PALERMO – La vicenda processuale non è chiusa. C’è un’appendice che riguarda gli eventuali risarcimenti. La Corte di Cassazione ha accolto in parte il ricorso della parte civile Azienda ospedaliera Villa Sofia-Cervello al processo nei confronti di Matteo Tutino e Giacomo Sampieri.
Tutino e Sampieri assolti in appello
L’anno scorso la Corte di Appello li ha assolti, ribaltando la condanna di primo grado. A Tutino erano stati inflitti sette anni di carcere, quattro anni a Giacomo Sampieri. I reati ipotizzati a vario titolo erano truffa, abuso di ufficio, peculato e falso. Solo il peculato e il falso non erano stati assorbiti dalla prescrizione. Tutino è l’ex primario del reparto di Chirurgia maxillo facciale. Sampieri era manager dell’azienda ospedaliera palermitana.
Il ricorso di Villa Sofia
Quest’ultima, assistita dall’avvocato Fabio Consentino, è l’unica che ha fatto ricorso in Cassazione. Da un punto di vista penale il processo si è chiuso con le assoluzioni. I supremi giudici hanno annullato con rinvio, dunque sarà celebrato un nuovo processo di appello per i soli fini civili. Censurata la decisione della Corte d’Appello nella parte in cui aveva fatto venir meno il peculato sulla base dell’insussistenza del falso, affermando invecela necessità di una valutazione autonoma delle condotte relative all’utilizzo delle risorse pubbliche.
Su questo punto ha disposto il rinvio al giudice civile, riaprendo il giudizio sul piano patrimoniale e risarcitorio.
Il ruolo di Tutino e il rapporto con Crocetta
Tutino era il medico personale dell’ex governatore siciliano Rosario Crocetta che lo volle a Palermo. Furono protagonisti di una lunga stagione di polemiche e scandali, di denunce e contro denunce. Tutino denunciò di essere stato vittima di intimidazioni. Qualcuno gli aveva reso la vita impossibile.
Per altri la sua nomina rispondeva, solo ed esclusivamente, alla logica spartitoria degli incarichi da parte della politica. Nel 2014 il blitz dei carabinieri del Nas in ospedale sulle presunte irregolarità in sala operatoria.
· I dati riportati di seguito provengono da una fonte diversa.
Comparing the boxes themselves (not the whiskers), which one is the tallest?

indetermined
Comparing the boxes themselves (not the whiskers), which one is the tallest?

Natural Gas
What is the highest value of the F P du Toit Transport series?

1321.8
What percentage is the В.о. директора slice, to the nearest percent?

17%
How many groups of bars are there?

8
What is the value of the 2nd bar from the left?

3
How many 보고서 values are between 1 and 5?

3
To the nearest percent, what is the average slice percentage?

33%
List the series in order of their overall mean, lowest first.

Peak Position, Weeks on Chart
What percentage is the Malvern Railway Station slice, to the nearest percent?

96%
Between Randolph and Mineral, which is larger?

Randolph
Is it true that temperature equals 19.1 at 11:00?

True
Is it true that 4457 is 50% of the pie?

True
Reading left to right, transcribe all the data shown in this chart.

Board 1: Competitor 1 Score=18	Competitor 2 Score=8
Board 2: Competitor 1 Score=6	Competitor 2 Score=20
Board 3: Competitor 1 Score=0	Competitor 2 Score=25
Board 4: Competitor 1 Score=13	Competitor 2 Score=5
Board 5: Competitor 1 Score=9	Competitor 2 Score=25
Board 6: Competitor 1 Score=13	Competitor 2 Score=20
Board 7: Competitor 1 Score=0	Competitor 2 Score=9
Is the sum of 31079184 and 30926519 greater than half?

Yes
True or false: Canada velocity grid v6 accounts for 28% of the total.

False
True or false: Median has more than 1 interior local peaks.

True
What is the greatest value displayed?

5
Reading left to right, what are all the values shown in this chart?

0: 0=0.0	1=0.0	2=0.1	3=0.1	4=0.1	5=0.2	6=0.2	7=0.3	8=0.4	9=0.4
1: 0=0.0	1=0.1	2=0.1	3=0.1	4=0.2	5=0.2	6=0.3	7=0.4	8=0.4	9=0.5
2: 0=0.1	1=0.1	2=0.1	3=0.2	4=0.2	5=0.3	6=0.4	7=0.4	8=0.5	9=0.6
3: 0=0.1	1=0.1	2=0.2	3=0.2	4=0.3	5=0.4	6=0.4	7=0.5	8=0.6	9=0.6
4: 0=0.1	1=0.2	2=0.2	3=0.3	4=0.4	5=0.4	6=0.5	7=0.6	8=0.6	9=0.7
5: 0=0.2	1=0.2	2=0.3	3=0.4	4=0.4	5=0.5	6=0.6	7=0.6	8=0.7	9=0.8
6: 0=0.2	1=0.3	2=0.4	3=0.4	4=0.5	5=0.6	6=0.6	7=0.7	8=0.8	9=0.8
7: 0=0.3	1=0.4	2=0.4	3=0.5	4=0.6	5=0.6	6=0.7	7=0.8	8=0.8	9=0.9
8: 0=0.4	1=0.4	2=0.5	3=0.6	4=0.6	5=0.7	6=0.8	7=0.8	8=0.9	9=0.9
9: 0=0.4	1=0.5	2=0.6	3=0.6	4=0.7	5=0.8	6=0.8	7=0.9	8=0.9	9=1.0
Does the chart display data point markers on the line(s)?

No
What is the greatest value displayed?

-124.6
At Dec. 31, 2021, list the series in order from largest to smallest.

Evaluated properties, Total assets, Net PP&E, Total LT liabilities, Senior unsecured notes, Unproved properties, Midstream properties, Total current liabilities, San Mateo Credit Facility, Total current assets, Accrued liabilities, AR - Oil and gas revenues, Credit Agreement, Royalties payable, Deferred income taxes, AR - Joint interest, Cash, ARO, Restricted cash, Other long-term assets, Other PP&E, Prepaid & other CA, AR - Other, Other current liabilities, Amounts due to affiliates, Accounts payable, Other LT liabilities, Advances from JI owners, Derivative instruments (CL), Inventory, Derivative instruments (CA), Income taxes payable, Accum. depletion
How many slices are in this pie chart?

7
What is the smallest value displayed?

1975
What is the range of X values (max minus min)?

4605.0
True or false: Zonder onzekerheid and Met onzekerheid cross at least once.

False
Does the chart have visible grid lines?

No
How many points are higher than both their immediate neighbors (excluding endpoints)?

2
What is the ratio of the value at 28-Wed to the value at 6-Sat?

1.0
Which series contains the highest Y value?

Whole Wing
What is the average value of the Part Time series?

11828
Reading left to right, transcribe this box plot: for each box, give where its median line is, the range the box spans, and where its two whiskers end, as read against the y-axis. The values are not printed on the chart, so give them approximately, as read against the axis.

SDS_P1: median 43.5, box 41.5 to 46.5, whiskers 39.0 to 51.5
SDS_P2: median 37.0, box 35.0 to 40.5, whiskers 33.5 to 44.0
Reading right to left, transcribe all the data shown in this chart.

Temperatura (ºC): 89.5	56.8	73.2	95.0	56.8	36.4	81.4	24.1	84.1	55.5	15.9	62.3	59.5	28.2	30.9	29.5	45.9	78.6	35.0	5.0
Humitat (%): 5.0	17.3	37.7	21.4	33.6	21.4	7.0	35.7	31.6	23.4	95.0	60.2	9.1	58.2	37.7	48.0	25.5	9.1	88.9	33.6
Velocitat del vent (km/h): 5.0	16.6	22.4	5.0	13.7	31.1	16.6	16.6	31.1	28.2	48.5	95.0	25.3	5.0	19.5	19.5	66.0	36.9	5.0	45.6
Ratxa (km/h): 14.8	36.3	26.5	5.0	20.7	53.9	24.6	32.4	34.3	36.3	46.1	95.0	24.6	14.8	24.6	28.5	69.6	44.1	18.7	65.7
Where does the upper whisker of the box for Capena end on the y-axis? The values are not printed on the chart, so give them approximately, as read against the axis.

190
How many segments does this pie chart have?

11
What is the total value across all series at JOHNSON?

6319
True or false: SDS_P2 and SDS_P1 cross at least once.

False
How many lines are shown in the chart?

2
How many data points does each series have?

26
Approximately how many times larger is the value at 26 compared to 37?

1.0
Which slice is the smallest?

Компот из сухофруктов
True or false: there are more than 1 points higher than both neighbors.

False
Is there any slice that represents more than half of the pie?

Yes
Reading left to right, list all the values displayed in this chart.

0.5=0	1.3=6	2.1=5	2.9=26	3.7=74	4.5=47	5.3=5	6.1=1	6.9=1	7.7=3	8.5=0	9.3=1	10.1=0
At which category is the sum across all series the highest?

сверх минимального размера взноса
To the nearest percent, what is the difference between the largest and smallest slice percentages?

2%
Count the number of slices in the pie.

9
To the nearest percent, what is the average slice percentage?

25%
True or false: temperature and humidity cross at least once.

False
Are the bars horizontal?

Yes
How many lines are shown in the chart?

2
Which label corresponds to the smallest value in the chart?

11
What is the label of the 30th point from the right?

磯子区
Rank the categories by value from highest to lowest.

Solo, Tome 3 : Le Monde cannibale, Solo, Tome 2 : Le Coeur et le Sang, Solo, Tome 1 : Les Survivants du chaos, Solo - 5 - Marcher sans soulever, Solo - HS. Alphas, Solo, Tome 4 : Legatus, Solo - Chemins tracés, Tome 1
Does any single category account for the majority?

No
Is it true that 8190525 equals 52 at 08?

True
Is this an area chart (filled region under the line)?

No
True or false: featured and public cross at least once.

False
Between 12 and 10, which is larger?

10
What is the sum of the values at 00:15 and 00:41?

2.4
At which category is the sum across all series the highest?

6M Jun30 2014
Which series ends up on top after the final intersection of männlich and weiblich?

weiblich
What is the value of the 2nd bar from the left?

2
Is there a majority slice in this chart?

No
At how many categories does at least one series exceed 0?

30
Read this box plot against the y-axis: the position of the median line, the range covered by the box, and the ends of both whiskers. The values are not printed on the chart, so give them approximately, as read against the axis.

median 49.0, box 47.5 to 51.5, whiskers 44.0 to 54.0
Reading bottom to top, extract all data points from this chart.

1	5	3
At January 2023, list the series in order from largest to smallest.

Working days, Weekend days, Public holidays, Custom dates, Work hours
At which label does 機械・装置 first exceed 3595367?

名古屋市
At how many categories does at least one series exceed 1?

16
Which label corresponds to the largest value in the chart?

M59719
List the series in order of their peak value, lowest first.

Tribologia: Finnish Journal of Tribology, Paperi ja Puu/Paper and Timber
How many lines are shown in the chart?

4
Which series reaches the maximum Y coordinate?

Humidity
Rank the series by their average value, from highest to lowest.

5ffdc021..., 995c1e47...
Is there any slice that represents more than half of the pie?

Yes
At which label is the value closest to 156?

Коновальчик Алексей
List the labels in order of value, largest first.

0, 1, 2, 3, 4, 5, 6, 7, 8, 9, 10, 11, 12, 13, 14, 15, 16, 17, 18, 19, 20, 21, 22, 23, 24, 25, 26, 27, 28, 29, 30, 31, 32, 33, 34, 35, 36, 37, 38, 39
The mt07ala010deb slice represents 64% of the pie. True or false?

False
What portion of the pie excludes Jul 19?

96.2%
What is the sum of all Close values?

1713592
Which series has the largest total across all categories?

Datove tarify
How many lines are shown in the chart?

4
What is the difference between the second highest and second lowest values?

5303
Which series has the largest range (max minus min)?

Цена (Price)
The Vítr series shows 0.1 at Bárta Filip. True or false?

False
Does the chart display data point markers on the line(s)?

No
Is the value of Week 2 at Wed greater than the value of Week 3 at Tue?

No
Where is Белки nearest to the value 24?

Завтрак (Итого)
La Cassazione riapre la questione
In primo grado era già caduto il concorso in peculato di Sampieri e Tutino per l’utilizzo improprio delle sale operatorie. In appello arrivò l’assoluzione dall’accusa che Tutino avesse eseguito interventi estetici spacciandoli per funzionali e cioè necessari a salvaguardare la salute dei pazienti. Il tutto senza avere scelto il regime di attività intramuraria.
“La decisione della Cassazione riporta al centro la questione dell’utilizzo delle risorse pubbliche, escludendo un esito liberatorio pieno e riaprendo il giudizio sul piano della responsabilità e del risarcimento del danno”, spiega l’avvocato Cosentino.
Cosa dicono le difese
“È indicativo che la Procura generale non abbia fatto ricorso e che dal punto di vista penale il processo si è chiuso – spiega l’avvocato di Sampieri, Vincenzo Lo Re – , ci chiediamo con perplessità come un direttore generale possa essere chiamato a rispondere per gli eventuali effetti civili derivanti dal’utilizzo di una sala operatoria su cui vigilava il direttore di reparto e numerosi altri organi di controllo interni ed esterni all’ospedale che non hanno mai formulato obiezioni”.
“La Cassazione ha sostanzialmente confermato la assoluzione del dottore Tutino espressa dalla Corte di appello per la quasi totalità dei numerosi reati a lui contestati -aggiunge l’avvocato di Tutino, Massimo Motisi -. Il rinvio al civile riguarda sostanzialmente l’utilizzo delle sala operatoria dell’ospedale per interventi chirurgici che, secondo l’impostazione di accusa, avevano anche finalità estetiche ma per i quali siamo in condizione di documentare con assoluta chiarezza la legittimità dell’utilizzo e le autorizzazioni ricevute dalla direzione sanitaria dell’ospedale”.